The interplay between chromosomal instability, aneuploidy and ITH in the context of cancer evolution, and particularly therapy resistance development is a complex one. Distinguishing the contribution of each of these elements is a long-standing challenge, and many studies have focused on one or two elements, relying on asserting findings about the others via inference. However, to understand their interplay at a level compatible with combating cancer therapy resistance, we reason a holistic approach is required that includes accurate measurement and definition of each factor, alongside approaches to assign the importance of each during the progression of cancer and during treatment.

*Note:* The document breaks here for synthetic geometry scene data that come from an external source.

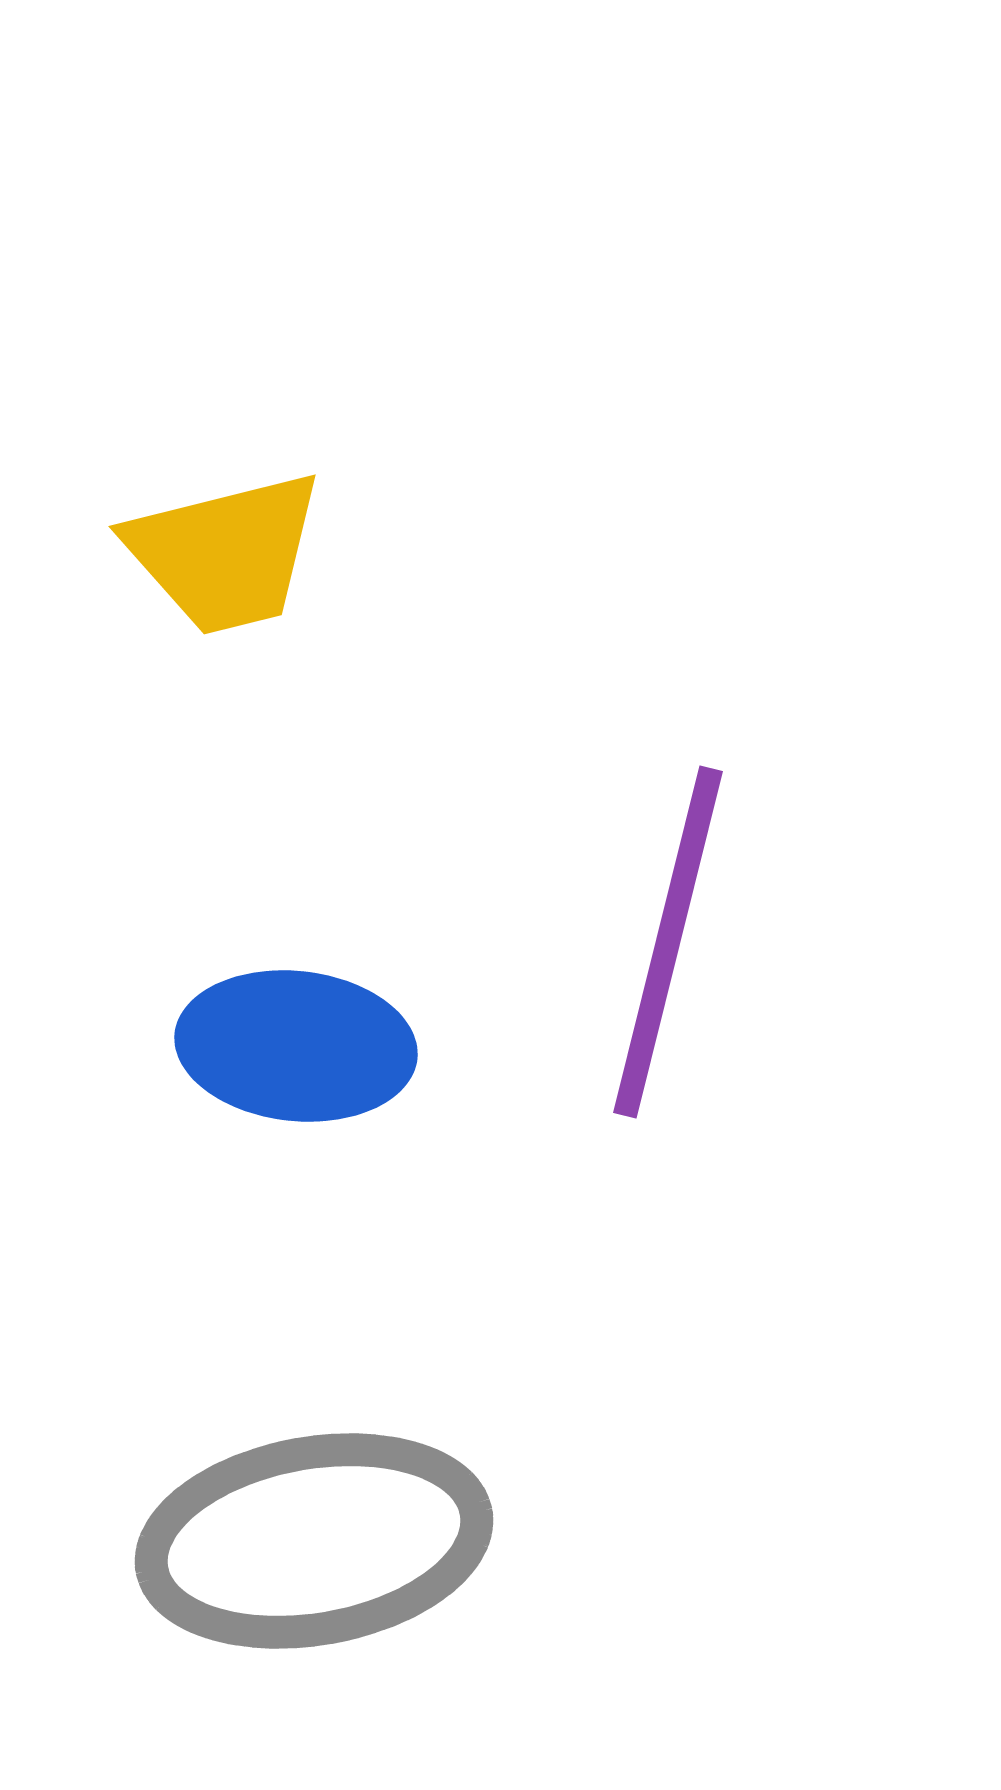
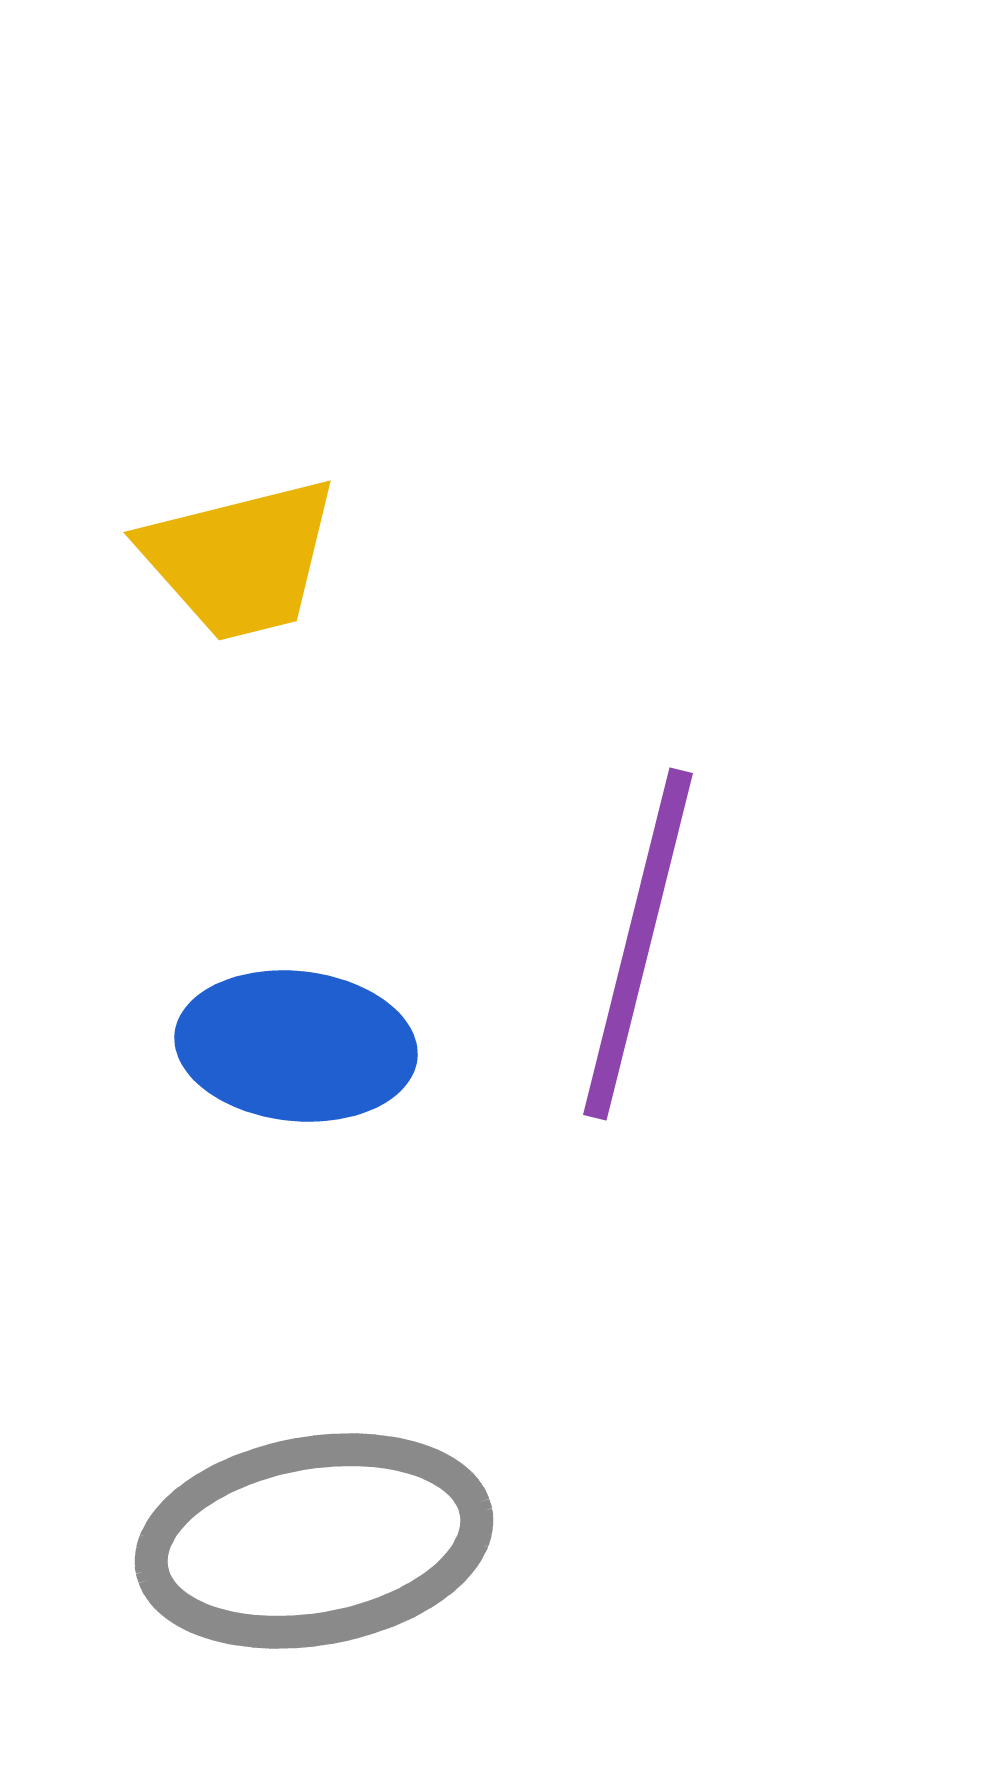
yellow trapezoid: moved 15 px right, 6 px down
purple line: moved 30 px left, 2 px down
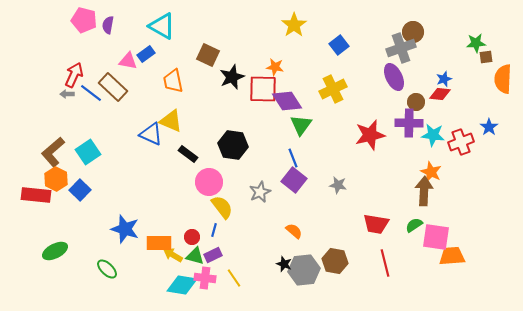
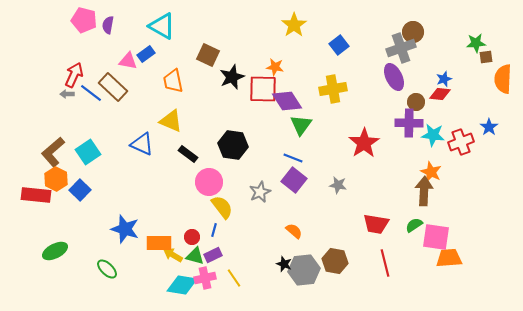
yellow cross at (333, 89): rotated 16 degrees clockwise
blue triangle at (151, 134): moved 9 px left, 10 px down
red star at (370, 135): moved 6 px left, 8 px down; rotated 20 degrees counterclockwise
blue line at (293, 158): rotated 48 degrees counterclockwise
orange trapezoid at (452, 256): moved 3 px left, 2 px down
pink cross at (205, 278): rotated 20 degrees counterclockwise
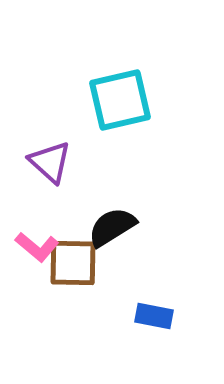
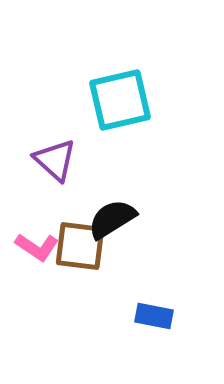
purple triangle: moved 5 px right, 2 px up
black semicircle: moved 8 px up
pink L-shape: rotated 6 degrees counterclockwise
brown square: moved 7 px right, 17 px up; rotated 6 degrees clockwise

Additionally, a major hurdle for determining the impact of aneuploidy, CIN and ITH on cancer progression and therapy resistance has been the lack of accurate measurement of each parameter from clinical tumour samples. For example, the majority of studies classify aneuploidy by measures such as fraction of genome altered, or number of chromosomes or chromosome arms in aneuploid states. However, this is usually from bulk (population) analyses and will detect only chromosomal alterations present in relatively large clones or subclones. Current technologies allow for the analysis of tumour heterogeneity at a much greater resolution than before, including and up to single-cell levels, potentially laying the groundwork for a standardized set of measures that can encompass overall tumour aneuploidy or CIN rates, in combination with accurate ITH measurement. Adding to the confusion, these three terms are often used almost interchangeably at times within the literature, with CIN particularly prone to being loosely defined. It has become increasingly clear that there is a need for consistent, clear use of terminology and an increased awareness of the close relationship between these three factors to accurately interpret the impact of aneuploidy, CIN and ITH in cancer resistance development.

We highlight here the importance of considering all of the potential causes and variables that might contribute to a given experimental or clinical dataset and of continuing to devise methods and lines of questioning that will allow the field to delve deeper into the cooperation between aneuploidy, CIN and ITH. We are not the first to attempt the disentanglement of two or more of the facets of CIN, aneuploidy and ITH, (Giam and Rancati 2015; Van Jaarsveld and Kops 2016; van den Bosch et al. 2022) but we hope this review re-iterates the importance of first deconstructing their potential mechanistic contributions, before we can begin to build a holistic overview of the many and complex processes involved in driving therapy resistance in cancer.